Aufgabe 1:
Prüfe, ob die folgenden Aussagen mit dem Textauszug über die Anfänge des Nazifaschismus übereinstimmen. Antworte jeweils mit Ja oder Nein und zitiere die entscheidenden Worte des Textauszugs wörtlich.
(a) Die Deutsche Arbeiterpartei fügte ihrem Namen im Februar 1920 den Zusatz »nationalsozialistisch« hinzu.
(b) Alle Gegner der Nazis hielten diese von Anfang an für eine ernste Gefahr.
(c) Die NSDAP gab sich ihr Programm erst nach dem Kapp-Lüttwitz-Putsch.

Unübersehbar
6. November 2021
Vor 100 Jahren trat der Nazifaschismus in Erscheinung
Als sich die Nazis zu organisieren begannen und mit ihren ersten größeren Auftritten zugleich ihr faschistisches Wesen zu erkennen gaben, hielt sie so mancher ihrer Gegner eher für eine Randerscheinung, unbedeutend und einflusslos. Weit gefehlt, wie die Geschichte belegt und wie es wohl immer sein wird: Aus Kleinem kann Großes entstehen, aus dem, was zunächst ungefährlich daherkommt, zutiefst Unmenschliches. Zudem vollziehen sich Veränderungen oft in kleinen Schritten. Und jeder von ihnen ist wahr- und ernst zu nehmen. Wer dem Faschismus widerstehen wollte (und heute will), muss rechtzeitig und sorgsam auf alle Gefahrenzeichen achten. Für Antifaschisten bedurfte es von Anfang an konsequenter Haltung und Politik.
Unbekannte Art Politik?
Es war mehr als kleinliche Vereinsmeierei und bloßer Hintertreppenspuk, als 1919 die Deutsche Arbeiterpartei in Erscheinung trat und als sie im Februar 1920 ihrem Namen den Zusatz »nationalsozialistisch« hinzufügte. Man wollte auf bislang unbekannte Art Politik betreiben, eine Politik, die – entsprechend der Selbstbezeichnung der italienischen Schwarzhemden-Bewegung Mussolinis – als faschistisch zu bezeichnen war. Ihr Ziel: die Ergebnisse des verlorenen Krieges und der verhassten Novemberrevolution so rasch und so gründlich wie möglich rückgängig zu machen. In ihrem Visier: die organisierte Arbeiterbewegung, die Weimarer Verfassung sowie Demokratie und Parlamentarismus.
Dies entsprach dem Hoffen und Wollen eines generell friedensfeindlichen, militant-terroristischen und rassistischen Teils der deutschen Eliten. Diese stritten untereinander über Wege, auf denen ihre Ziele zu erreichen möglich sein sollte. Ihre unterschiedlichen Konzepte ließen auch in der jungen NSDAP konträre Auffassungen aufeinanderprallen. Dabei ließen sie insbesondere zwei Schritte zu dem werden, was sie als Faschistenpartei auswies. Der eine Schritt erfolgte unmittelbar vor dem Kapp-Lüttwitz-Putsch, als sie sich ein Programm gab. Der nächste erfolgte 1921, als nach der Klärung konzeptioneller Fragen die Zusammensetzung der Führung ausgefochten wurde und sich die Gruppe um Hitler durchzusetzen vermochte.

Aufgabe 2: Schreibe die Einträge aus dem Datensatz zur Biodiversität neu und setze dabei überall „Familie“ an die Stelle von „family“, ohne sonst etwas zu ändern. Lass die Bilder in deiner Lösung weg.

Vorliegende Einträge:
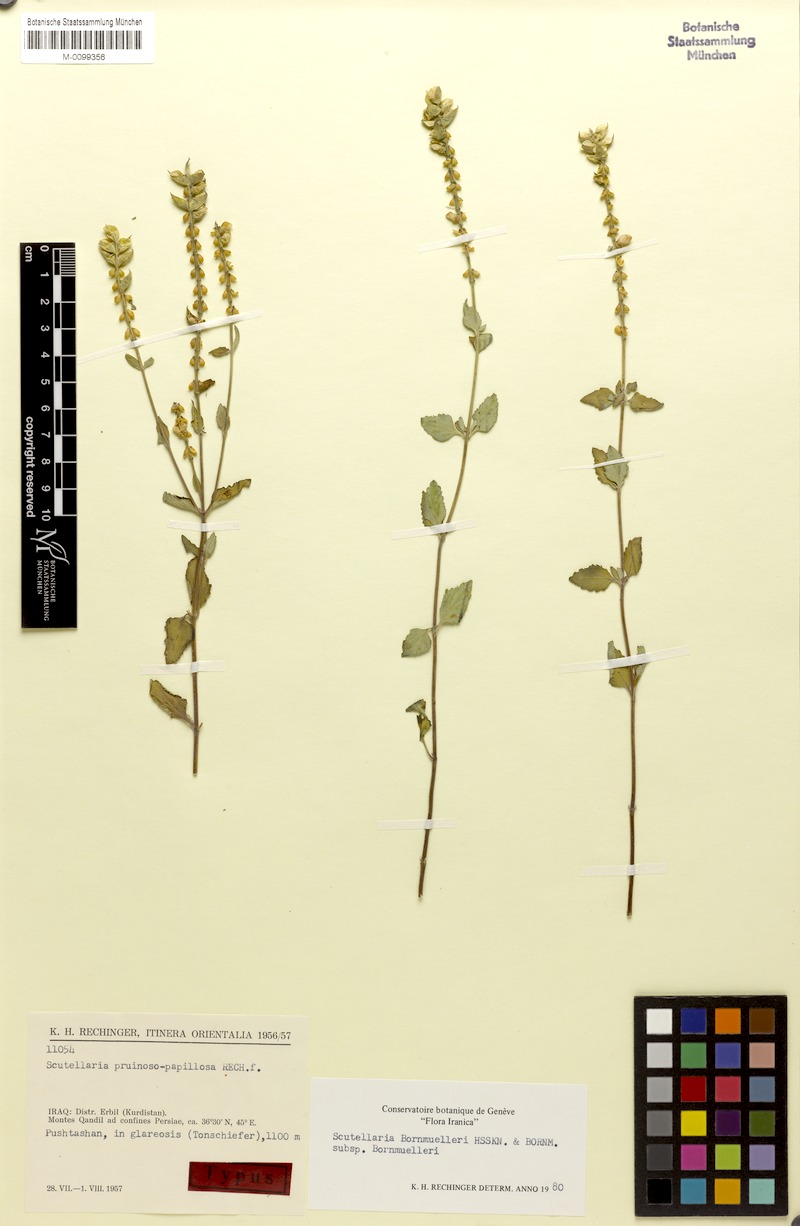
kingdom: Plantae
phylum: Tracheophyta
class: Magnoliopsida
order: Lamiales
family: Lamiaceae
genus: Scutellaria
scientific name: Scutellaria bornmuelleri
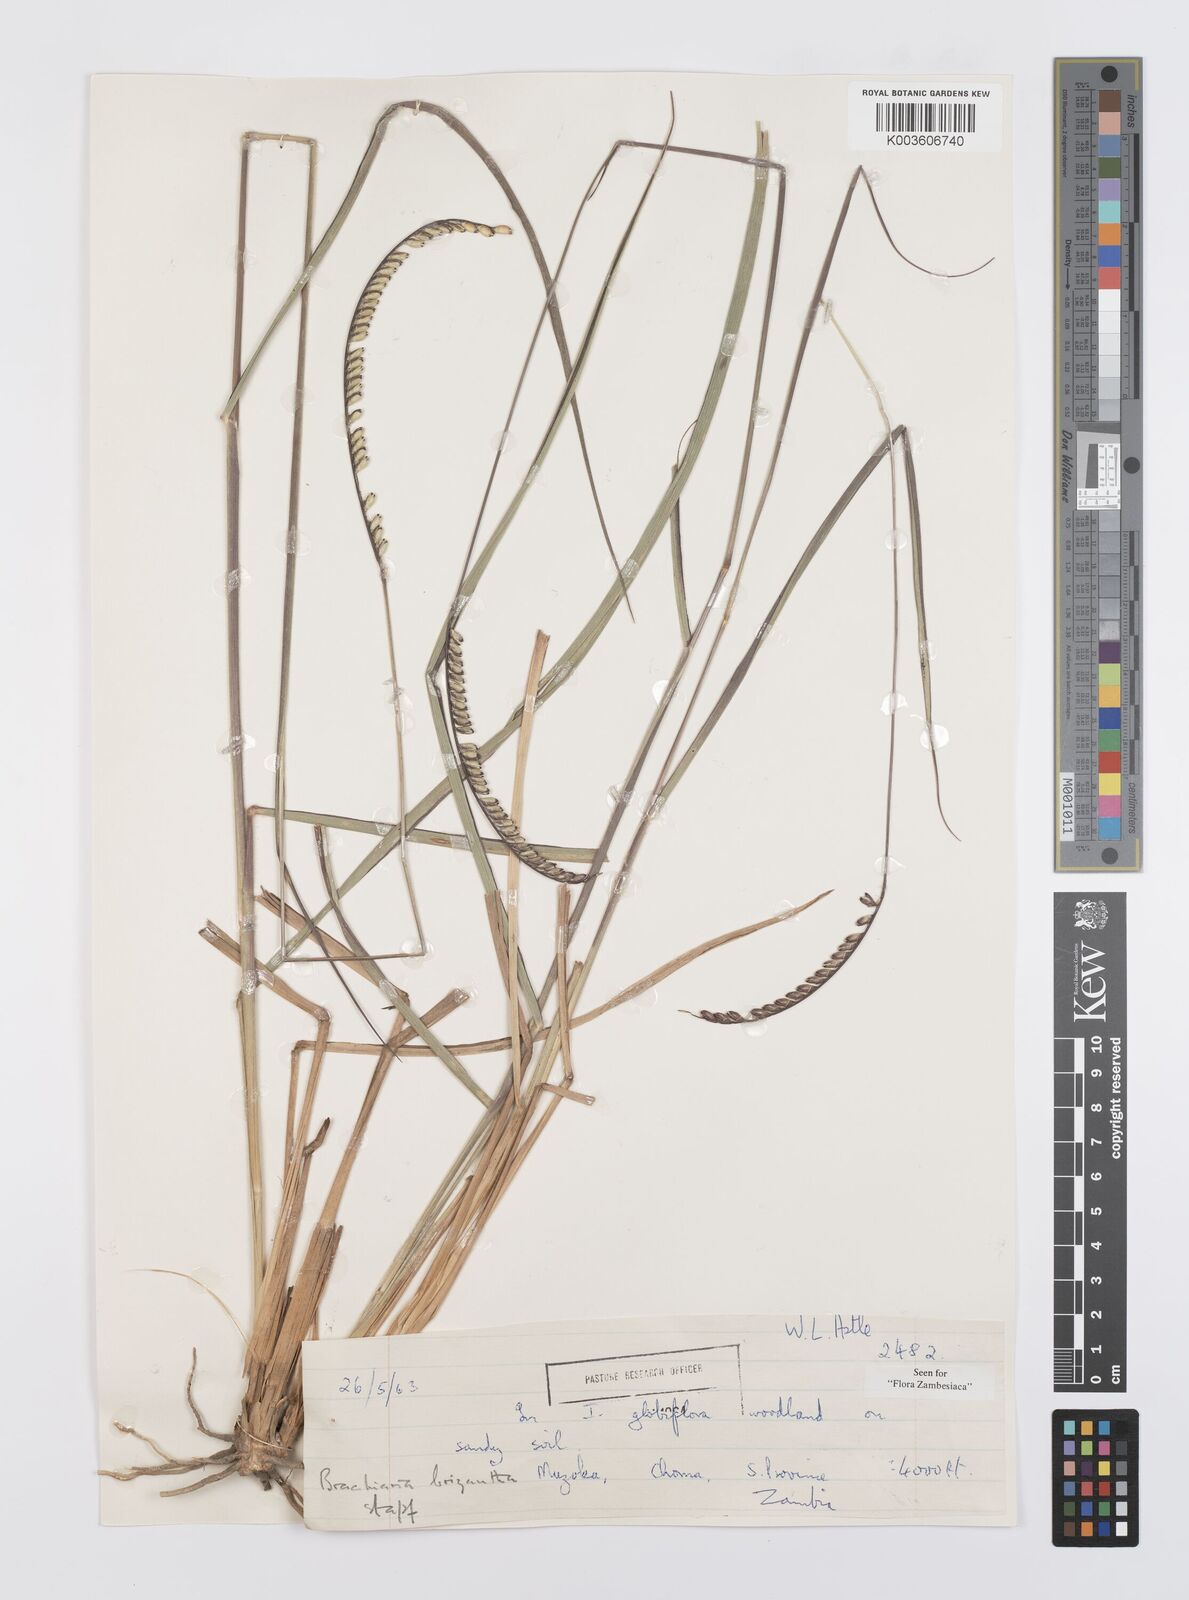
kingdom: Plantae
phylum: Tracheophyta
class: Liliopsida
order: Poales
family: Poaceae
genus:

Lösung 1:
(a) Ja: „als sie im Februar 1920 ihrem Namen den Zusatz »nationalsozialistisch« hinzufügte“
(b) Nein: „hielt sie so mancher ihrer Gegner eher für eine Randerscheinung, unbedeutend und einflusslos“
(c) Nein: „Der eine Schritt erfolgte unmittelbar vor dem Kapp-Lüttwitz-Putsch, als sie sich ein Programm gab.“

Lösung 2:
kingdom: Plantae
phylum: Tracheophyta
class: Magnoliopsida
order: Lamiales
Familie: Lamiaceae
genus: Scutellaria
scientific name: Scutellaria bornmuelleri
kingdom: Plantae
phylum: Tracheophyta
class: Liliopsida
order: Poales
Familie: Poaceae
genus:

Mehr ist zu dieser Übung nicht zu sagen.